What this task involves: Print each of the records below, leaving every word as it is.

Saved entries

=-=-=-=-=

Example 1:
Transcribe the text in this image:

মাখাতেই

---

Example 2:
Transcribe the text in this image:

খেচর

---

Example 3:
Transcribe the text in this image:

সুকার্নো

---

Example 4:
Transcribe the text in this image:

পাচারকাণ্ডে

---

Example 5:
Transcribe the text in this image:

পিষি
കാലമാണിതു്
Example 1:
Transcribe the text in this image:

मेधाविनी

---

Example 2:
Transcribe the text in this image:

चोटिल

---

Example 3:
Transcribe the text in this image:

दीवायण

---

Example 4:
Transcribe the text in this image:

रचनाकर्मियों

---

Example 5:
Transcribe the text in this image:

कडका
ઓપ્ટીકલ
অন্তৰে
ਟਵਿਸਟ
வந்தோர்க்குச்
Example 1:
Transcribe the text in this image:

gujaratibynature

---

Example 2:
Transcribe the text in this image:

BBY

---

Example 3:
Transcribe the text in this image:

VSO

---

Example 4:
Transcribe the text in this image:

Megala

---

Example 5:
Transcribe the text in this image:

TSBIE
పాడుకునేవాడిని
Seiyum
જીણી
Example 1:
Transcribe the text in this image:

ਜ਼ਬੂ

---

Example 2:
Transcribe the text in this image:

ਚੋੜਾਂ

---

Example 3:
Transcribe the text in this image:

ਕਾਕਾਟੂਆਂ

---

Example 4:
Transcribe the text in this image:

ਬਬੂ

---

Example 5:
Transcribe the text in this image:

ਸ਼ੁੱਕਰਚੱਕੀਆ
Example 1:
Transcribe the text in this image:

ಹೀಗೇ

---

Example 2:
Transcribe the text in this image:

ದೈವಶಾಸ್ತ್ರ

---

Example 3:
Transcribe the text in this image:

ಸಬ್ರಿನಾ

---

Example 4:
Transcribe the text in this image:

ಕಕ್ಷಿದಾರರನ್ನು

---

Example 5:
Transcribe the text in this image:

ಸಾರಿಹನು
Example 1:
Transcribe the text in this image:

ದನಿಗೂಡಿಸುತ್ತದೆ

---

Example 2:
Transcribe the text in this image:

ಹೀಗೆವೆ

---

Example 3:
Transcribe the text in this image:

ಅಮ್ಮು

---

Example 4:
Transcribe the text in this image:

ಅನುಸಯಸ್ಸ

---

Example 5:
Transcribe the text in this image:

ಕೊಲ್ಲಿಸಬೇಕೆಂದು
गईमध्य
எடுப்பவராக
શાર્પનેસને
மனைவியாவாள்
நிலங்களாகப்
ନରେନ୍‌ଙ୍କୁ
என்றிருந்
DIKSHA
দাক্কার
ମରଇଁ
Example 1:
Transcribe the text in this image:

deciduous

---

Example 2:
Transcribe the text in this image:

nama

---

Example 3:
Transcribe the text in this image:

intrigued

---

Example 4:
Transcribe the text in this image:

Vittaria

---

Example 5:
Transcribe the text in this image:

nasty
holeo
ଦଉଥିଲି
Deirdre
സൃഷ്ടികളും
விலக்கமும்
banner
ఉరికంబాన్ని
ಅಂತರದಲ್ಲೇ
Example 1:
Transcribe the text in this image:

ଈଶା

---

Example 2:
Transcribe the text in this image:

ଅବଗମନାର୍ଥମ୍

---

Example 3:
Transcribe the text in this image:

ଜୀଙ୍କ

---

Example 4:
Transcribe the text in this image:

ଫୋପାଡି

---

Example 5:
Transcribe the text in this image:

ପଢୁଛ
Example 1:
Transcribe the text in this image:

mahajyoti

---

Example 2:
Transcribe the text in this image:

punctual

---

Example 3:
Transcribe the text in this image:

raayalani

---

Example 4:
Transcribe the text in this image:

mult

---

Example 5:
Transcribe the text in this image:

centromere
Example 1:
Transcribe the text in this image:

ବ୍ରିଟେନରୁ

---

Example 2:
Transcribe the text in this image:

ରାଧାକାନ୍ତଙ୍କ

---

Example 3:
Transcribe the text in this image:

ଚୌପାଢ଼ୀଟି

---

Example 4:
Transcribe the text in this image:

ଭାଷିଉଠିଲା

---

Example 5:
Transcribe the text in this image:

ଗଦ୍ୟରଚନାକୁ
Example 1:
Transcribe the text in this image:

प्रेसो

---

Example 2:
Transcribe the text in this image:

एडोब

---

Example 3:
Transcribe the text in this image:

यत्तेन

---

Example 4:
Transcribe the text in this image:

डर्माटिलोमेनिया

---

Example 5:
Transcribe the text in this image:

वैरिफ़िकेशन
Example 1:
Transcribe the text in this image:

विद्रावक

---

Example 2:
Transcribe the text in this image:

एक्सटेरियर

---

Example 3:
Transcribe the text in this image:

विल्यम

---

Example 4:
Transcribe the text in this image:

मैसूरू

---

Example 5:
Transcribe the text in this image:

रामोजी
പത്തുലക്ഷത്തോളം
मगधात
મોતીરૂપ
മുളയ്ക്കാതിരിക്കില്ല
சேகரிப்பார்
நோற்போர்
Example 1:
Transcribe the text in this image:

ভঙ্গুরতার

=-=-=-=-=

Exercise result:
Example 1:
Transcribe the text in this image:

মাখাতেই

---

Example 2:
Transcribe the text in this image:

খেচর

---

Example 3:
Transcribe the text in this image:

সুকার্নো

---

Example 4:
Transcribe the text in this image:

পাচারকাণ্ডে

---

Example 5:
Transcribe the text in this image:

পিষি
കാലമാണിതു്
Example 1:
Transcribe the text in this image:

मेधाविनी

---

Example 2:
Transcribe the text in this image:

चोटिल

---

Example 3:
Transcribe the text in this image:

दीवायण

---

Example 4:
Transcribe the text in this image:

रचनाकर्मियों

---

Example 5:
Transcribe the text in this image:

कडका
ઓપ્ટીકલ
অন্তৰে
ਟਵਿਸਟ
வந்தோர்க்குச்
Example 1:
Transcribe the text in this image:

gujaratibynature

---

Example 2:
Transcribe the text in this image:

BBY

---

Example 3:
Transcribe the text in this image:

VSO

---

Example 4:
Transcribe the text in this image:

Megala

---

Example 5:
Transcribe the text in this image:

TSBIE
పాడుకునేవాడిని
Seiyum
જીણી
Example 1:
Transcribe the text in this image:

ਜ਼ਬੂ

---

Example 2:
Transcribe the text in this image:

ਚੋੜਾਂ

---

Example 3:
Transcribe the text in this image:

ਕਾਕਾਟੂਆਂ

---

Example 4:
Transcribe the text in this image:

ਬਬੂ

---

Example 5:
Transcribe the text in this image:

ਸ਼ੁੱਕਰਚੱਕੀਆ
Example 1:
Transcribe the text in this image:

ಹೀಗೇ

---

Example 2:
Transcribe the text in this image:

ದೈವಶಾಸ್ತ್ರ

---

Example 3:
Transcribe the text in this image:

ಸಬ್ರಿನಾ

---

Example 4:
Transcribe the text in this image:

ಕಕ್ಷಿದಾರರನ್ನು

---

Example 5:
Transcribe the text in this image:

ಸಾರಿಹನು
Example 1:
Transcribe the text in this image:

ದನಿಗೂಡಿಸುತ್ತದೆ

---

Example 2:
Transcribe the text in this image:

ಹೀಗೆವೆ

---

Example 3:
Transcribe the text in this image:

ಅಮ್ಮು

---

Example 4:
Transcribe the text in this image:

ಅನುಸಯಸ್ಸ

---

Example 5:
Transcribe the text in this image:

ಕೊಲ್ಲಿಸಬೇಕೆಂದು
गईमध्य
எடுப்பவராக
શાર્પનેસને
மனைவியாவாள்
நிலங்களாகப்
ନରେନ୍‌ଙ୍କୁ
என்றிருந்
DIKSHA
দাক্কার
ମରଇଁ
Example 1:
Transcribe the text in this image:

deciduous

---

Example 2:
Transcribe the text in this image:

nama

---

Example 3:
Transcribe the text in this image:

intrigued

---

Example 4:
Transcribe the text in this image:

Vittaria

---

Example 5:
Transcribe the text in this image:

nasty
holeo
ଦଉଥିଲି
Deirdre
സൃഷ്ടികളും
விலக்கமும்
banner
ఉరికంబాన్ని
ಅಂತರದಲ್ಲೇ
Example 1:
Transcribe the text in this image:

ଈଶା

---

Example 2:
Transcribe the text in this image:

ଅବଗମନାର୍ଥମ୍

---

Example 3:
Transcribe the text in this image:

ଜୀଙ୍କ

---

Example 4:
Transcribe the text in this image:

ଫୋପାଡି

---

Example 5:
Transcribe the text in this image:

ପଢୁଛ
Example 1:
Transcribe the text in this image:

mahajyoti

---

Example 2:
Transcribe the text in this image:

punctual

---

Example 3:
Transcribe the text in this image:

raayalani

---

Example 4:
Transcribe the text in this image:

mult

---

Example 5:
Transcribe the text in this image:

centromere
Example 1:
Transcribe the text in this image:

ବ୍ରିଟେନରୁ

---

Example 2:
Transcribe the text in this image:

ରାଧାକାନ୍ତଙ୍କ

---

Example 3:
Transcribe the text in this image:

ଚୌପାଢ଼ୀଟି

---

Example 4:
Transcribe the text in this image:

ଭାଷିଉଠିଲା

---

Example 5:
Transcribe the text in this image:

ଗଦ୍ୟରଚନାକୁ
Example 1:
Transcribe the text in this image:

प्रेसो

---

Example 2:
Transcribe the text in this image:

एडोब

---

Example 3:
Transcribe the text in this image:

यत्तेन

---

Example 4:
Transcribe the text in this image:

डर्माटिलोमेनिया

---

Example 5:
Transcribe the text in this image:

वैरिफ़िकेशन
Example 1:
Transcribe the text in this image:

विद्रावक

---

Example 2:
Transcribe the text in this image:

एक्सटेरियर

---

Example 3:
Transcribe the text in this image:

विल्यम

---

Example 4:
Transcribe the text in this image:

मैसूरू

---

Example 5:
Transcribe the text in this image:

रामोजी
പത്തുലക്ഷത്തോളം
मगधात
મોતીરૂપ
മുളയ്ക്കാതിരിക്കില്ല
சேகரிப்பார்
நோற்போர்
Example 1:
Transcribe the text in this image:

ভঙ্গুরতার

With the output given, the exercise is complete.